--- Data for review Enclosed Below ---

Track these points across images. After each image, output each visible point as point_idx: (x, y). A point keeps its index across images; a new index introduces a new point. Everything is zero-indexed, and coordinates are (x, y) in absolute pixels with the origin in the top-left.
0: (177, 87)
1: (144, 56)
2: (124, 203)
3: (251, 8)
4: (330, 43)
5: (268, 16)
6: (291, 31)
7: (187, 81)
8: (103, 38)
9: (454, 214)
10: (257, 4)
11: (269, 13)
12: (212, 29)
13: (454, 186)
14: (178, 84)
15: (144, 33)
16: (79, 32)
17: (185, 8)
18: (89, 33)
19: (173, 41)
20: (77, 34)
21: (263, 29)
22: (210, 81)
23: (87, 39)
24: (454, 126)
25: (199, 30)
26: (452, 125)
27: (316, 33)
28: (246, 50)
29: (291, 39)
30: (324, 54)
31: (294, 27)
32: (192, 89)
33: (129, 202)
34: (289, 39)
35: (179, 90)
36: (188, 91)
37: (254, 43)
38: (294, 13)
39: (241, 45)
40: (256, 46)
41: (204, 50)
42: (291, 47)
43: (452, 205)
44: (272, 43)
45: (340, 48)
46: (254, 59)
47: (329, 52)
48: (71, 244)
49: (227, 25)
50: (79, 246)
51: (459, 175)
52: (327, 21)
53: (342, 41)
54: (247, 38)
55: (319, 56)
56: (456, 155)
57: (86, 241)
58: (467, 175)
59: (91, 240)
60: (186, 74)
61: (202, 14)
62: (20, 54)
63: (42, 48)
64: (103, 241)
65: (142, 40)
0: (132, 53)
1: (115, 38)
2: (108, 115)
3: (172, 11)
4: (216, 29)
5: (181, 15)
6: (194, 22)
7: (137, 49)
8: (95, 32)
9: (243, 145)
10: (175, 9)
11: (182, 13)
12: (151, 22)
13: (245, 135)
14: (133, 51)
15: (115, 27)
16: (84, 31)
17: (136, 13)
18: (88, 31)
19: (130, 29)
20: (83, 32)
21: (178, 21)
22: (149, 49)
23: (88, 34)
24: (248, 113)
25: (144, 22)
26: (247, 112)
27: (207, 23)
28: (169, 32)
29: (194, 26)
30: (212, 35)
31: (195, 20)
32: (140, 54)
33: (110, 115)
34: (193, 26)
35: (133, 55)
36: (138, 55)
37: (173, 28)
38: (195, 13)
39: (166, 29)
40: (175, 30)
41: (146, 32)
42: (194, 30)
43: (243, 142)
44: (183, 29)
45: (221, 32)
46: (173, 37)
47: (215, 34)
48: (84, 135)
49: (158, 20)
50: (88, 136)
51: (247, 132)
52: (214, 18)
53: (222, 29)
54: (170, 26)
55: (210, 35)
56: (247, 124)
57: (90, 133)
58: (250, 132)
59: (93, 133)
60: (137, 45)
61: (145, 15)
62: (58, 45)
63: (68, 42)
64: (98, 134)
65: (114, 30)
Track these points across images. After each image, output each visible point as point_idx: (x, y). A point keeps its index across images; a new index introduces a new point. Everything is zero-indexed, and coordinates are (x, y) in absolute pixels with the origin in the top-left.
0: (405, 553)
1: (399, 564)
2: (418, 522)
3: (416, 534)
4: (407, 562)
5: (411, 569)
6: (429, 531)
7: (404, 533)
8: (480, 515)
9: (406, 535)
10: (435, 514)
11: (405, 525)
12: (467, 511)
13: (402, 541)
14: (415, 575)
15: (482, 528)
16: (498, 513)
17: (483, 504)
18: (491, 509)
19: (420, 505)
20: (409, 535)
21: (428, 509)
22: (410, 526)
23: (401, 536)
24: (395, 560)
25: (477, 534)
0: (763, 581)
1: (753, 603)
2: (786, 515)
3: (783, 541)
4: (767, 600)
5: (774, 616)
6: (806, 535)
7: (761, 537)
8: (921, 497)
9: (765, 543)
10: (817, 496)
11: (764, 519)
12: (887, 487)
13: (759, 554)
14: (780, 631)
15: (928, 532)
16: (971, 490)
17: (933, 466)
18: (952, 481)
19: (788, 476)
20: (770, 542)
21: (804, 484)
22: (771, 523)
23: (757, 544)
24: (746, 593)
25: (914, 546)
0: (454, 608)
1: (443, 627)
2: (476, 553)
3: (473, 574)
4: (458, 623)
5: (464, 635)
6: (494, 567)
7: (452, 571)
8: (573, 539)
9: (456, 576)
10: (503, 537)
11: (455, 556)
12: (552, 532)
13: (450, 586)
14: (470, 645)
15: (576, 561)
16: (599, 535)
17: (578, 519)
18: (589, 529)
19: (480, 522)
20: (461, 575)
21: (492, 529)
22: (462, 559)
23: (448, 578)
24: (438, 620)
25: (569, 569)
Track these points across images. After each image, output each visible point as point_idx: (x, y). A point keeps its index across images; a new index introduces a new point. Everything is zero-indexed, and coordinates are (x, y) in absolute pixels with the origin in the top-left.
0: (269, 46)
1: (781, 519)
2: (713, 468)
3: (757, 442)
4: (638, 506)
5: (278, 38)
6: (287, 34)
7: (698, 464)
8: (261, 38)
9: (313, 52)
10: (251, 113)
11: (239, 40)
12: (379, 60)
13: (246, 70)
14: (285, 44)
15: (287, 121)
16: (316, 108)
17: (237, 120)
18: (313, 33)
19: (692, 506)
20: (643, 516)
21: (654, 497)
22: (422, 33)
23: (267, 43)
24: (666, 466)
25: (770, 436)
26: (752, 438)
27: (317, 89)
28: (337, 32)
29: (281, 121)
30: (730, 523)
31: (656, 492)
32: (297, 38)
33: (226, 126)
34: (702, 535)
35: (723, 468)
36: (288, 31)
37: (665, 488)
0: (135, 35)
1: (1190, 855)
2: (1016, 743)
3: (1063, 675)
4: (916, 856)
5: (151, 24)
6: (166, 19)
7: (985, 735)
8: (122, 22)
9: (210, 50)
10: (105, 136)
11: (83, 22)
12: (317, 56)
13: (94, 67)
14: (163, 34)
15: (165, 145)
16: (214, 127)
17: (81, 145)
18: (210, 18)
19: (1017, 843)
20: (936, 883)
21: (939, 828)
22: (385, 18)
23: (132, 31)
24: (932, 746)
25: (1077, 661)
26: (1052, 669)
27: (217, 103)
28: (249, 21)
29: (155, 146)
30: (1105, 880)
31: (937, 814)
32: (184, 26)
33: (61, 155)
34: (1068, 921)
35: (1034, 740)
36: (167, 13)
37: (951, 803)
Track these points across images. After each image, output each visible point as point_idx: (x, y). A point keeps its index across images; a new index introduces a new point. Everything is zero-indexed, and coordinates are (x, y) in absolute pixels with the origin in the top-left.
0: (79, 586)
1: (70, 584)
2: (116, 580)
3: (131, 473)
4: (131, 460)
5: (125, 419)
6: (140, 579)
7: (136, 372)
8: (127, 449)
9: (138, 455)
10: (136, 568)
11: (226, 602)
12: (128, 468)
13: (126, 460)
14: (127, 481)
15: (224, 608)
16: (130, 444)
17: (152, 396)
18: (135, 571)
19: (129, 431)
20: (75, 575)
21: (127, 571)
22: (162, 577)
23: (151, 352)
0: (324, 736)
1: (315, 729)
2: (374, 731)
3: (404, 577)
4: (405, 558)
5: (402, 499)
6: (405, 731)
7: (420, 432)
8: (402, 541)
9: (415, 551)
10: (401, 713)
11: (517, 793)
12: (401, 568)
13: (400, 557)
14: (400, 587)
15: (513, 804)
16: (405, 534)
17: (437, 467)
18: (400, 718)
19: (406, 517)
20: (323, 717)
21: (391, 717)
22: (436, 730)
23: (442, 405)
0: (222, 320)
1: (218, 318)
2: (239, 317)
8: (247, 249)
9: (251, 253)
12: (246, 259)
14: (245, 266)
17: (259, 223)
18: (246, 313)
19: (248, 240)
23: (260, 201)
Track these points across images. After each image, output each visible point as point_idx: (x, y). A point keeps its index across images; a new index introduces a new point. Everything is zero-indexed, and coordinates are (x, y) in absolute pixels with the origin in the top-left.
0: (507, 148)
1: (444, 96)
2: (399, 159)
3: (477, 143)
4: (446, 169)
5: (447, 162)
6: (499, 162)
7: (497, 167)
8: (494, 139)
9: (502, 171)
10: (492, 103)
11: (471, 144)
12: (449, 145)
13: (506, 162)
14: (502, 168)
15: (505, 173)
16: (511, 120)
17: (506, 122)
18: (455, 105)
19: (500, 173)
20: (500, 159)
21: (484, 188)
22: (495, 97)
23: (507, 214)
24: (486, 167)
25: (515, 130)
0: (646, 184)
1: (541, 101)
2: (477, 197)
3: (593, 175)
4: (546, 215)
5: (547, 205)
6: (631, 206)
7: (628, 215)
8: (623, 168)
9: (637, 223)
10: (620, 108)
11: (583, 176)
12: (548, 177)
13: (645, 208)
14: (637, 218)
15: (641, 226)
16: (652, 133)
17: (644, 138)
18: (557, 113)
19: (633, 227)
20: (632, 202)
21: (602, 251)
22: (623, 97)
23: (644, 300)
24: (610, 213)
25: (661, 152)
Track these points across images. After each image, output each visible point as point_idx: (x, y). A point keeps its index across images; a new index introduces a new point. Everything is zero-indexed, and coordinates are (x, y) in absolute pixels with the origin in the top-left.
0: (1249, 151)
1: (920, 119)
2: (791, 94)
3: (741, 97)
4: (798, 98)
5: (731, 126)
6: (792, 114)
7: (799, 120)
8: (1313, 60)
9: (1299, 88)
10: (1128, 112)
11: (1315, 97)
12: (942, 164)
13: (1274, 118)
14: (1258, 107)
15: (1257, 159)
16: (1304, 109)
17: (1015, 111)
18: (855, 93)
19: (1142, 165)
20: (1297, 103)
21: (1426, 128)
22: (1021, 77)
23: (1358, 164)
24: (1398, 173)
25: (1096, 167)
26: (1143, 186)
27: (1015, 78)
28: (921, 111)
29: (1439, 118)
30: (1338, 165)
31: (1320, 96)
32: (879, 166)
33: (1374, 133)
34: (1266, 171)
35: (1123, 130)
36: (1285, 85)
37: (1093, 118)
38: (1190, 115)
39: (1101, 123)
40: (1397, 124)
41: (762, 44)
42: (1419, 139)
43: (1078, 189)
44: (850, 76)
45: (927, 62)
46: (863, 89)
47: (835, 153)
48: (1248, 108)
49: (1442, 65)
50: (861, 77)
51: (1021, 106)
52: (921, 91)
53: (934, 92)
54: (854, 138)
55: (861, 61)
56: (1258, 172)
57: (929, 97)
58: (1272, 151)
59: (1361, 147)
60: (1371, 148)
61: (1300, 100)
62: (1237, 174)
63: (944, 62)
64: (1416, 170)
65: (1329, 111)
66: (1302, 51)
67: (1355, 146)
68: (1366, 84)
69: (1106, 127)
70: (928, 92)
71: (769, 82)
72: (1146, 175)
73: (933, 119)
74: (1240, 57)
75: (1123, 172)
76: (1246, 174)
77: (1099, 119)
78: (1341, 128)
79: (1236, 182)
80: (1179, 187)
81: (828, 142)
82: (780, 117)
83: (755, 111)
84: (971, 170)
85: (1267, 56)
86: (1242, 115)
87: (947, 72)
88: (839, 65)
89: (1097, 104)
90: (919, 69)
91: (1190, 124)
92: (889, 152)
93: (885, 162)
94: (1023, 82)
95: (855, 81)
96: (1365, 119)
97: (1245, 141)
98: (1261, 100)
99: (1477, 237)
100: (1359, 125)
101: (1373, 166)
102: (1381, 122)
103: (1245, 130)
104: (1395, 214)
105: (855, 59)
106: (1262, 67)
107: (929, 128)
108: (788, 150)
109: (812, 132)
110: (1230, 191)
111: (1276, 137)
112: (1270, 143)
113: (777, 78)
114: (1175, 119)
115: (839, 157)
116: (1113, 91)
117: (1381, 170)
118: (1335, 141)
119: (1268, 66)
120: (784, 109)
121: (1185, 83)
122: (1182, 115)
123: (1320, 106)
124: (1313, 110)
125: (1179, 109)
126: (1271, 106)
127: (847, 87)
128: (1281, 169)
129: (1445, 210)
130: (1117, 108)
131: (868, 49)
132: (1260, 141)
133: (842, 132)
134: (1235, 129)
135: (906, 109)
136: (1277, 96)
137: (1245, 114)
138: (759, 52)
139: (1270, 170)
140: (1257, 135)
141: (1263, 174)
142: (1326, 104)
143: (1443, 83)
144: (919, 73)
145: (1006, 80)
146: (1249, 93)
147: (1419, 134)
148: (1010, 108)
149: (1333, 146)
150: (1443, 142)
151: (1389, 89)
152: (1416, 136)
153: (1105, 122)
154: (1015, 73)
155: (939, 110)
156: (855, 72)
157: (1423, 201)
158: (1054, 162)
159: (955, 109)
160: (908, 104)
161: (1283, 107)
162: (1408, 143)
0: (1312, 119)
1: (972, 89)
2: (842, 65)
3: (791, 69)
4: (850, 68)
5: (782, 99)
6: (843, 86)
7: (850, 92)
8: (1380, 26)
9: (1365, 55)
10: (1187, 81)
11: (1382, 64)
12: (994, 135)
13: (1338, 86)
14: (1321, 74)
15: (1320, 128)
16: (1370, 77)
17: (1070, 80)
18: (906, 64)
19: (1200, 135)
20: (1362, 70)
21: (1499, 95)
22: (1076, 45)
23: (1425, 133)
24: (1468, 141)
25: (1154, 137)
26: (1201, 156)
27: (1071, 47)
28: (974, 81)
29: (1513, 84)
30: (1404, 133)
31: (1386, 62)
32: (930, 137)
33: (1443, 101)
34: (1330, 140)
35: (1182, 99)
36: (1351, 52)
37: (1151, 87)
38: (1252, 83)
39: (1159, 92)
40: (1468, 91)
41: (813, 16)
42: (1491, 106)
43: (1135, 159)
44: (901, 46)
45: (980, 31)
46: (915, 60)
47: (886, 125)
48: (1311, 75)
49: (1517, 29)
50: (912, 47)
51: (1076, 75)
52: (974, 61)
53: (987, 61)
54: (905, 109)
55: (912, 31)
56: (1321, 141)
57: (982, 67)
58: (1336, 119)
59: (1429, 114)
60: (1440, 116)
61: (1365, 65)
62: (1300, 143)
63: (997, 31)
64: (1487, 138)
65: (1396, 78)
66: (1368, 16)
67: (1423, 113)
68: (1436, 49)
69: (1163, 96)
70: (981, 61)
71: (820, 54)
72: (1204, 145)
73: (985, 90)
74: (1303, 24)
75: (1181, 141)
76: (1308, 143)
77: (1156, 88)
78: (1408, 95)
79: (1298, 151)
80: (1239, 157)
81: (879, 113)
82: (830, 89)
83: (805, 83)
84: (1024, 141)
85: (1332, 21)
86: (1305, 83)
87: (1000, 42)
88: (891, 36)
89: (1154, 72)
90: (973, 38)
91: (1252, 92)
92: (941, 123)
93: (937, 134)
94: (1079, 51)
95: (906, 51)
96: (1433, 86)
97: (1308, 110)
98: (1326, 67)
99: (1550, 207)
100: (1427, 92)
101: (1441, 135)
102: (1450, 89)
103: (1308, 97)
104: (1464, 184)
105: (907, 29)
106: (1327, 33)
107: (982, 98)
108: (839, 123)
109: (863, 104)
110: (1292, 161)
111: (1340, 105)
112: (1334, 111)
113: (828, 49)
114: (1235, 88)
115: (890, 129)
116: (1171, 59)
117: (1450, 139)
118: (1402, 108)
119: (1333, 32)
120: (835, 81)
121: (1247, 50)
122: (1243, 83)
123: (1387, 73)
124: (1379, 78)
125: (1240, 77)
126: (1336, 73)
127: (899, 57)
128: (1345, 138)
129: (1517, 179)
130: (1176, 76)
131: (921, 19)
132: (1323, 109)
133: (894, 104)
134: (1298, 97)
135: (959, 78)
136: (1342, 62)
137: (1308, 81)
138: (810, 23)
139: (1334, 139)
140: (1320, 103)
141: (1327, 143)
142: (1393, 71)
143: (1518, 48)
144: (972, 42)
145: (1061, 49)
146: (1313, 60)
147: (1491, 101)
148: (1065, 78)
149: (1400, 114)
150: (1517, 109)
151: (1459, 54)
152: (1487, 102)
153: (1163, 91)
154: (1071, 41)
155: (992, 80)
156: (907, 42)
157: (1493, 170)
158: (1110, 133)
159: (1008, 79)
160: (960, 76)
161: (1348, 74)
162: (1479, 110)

--- End of Enclosed Data for review ---

#### Exercise details
After locating the line holding "105: (855, 59)" above, output exactly that line and every line after it through the line holding "161: (1283, 107)". Include nothing else.

#### Task solution
105: (855, 59)
106: (1262, 67)
107: (929, 128)
108: (788, 150)
109: (812, 132)
110: (1230, 191)
111: (1276, 137)
112: (1270, 143)
113: (777, 78)
114: (1175, 119)
115: (839, 157)
116: (1113, 91)
117: (1381, 170)
118: (1335, 141)
119: (1268, 66)
120: (784, 109)
121: (1185, 83)
122: (1182, 115)
123: (1320, 106)
124: (1313, 110)
125: (1179, 109)
126: (1271, 106)
127: (847, 87)
128: (1281, 169)
129: (1445, 210)
130: (1117, 108)
131: (868, 49)
132: (1260, 141)
133: (842, 132)
134: (1235, 129)
135: (906, 109)
136: (1277, 96)
137: (1245, 114)
138: (759, 52)
139: (1270, 170)
140: (1257, 135)
141: (1263, 174)
142: (1326, 104)
143: (1443, 83)
144: (919, 73)
145: (1006, 80)
146: (1249, 93)
147: (1419, 134)
148: (1010, 108)
149: (1333, 146)
150: (1443, 142)
151: (1389, 89)
152: (1416, 136)
153: (1105, 122)
154: (1015, 73)
155: (939, 110)
156: (855, 72)
157: (1423, 201)
158: (1054, 162)
159: (955, 109)
160: (908, 104)
161: (1283, 107)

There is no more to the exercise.